§ DOCUMENT TEXT
# Final Project

## TRAC-2 Data Augmentation- Back Translation

In this notebook we use back traslation techniques to augment our data.

## Packages import

In [1]:
!pip install transformers==4.1.1 sentencepiece==0.1.94



In [2]:
!pip install mosestokenizer==1.1.0



In [3]:
# import the MarianMT model and tokenizer.
from transformers import MarianMTModel, MarianTokenizer

# import pandas and numpys
import pandas as pd
import numpy as np

## Models from english to Romance languages and back

In [4]:
# model that can translate from English to Romance languages
# this is a single model that can translate to any of the romance languages

target_tokenizer = MarianTokenizer.from_pretrained('Helsinki-NLP/opus-mt-en-ROMANCE')
target_model = MarianMTModel.from_pretrained('Helsinki-NLP/opus-mt-en-ROMANCE')

Some weights of MarianMTModel were not initialized from the model checkpoint at Helsinki-NLP/opus-mt-en-ROMANCE and are newly initialized: ['lm_head.weight']
You should probably TRAIN this model on a down-stream task to be able to use it for predictions and inference.


In [5]:
# initialize models that can translate Romance languages to English.

en_tokenizer = MarianTokenizer.from_pretrained('Helsinki-NLP/opus-mt-ROMANCE-en')
en_model = MarianMTModel.from_pretrained('Helsinki-NLP/opus-mt-ROMANCE-en')

Some weights of MarianMTModel were not initialized from the model checkpoint at Helsinki-NLP/opus-mt-ROMANCE-en and are newly initialized: ['lm_head.weight']
You should probably TRAIN this model on a down-stream task to be able to use it for predictions and inference.


## Available languages

Below is a full list of available languages. The most relevant are: 

French(fr), Spanish(es), Italian(it), Portuguese(pt), Romanian(ro), Galician(gl), Sardinian(sn), Corsican(co), and many others including spanish from Spain and Latin America.

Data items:

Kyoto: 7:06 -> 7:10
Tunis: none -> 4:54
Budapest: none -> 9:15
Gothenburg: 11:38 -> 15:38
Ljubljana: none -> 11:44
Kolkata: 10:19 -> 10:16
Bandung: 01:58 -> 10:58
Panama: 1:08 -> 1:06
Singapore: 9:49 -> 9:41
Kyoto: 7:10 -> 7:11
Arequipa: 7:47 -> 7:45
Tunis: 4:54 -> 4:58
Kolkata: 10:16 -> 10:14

§ SHORT PROBLEM
In the back-translation notebook, which pretrained model is loaded to translate English into Romance languages?

§ WRITTEN ANSWER
Helsinki-NLP/opus-mt-en-ROMANCE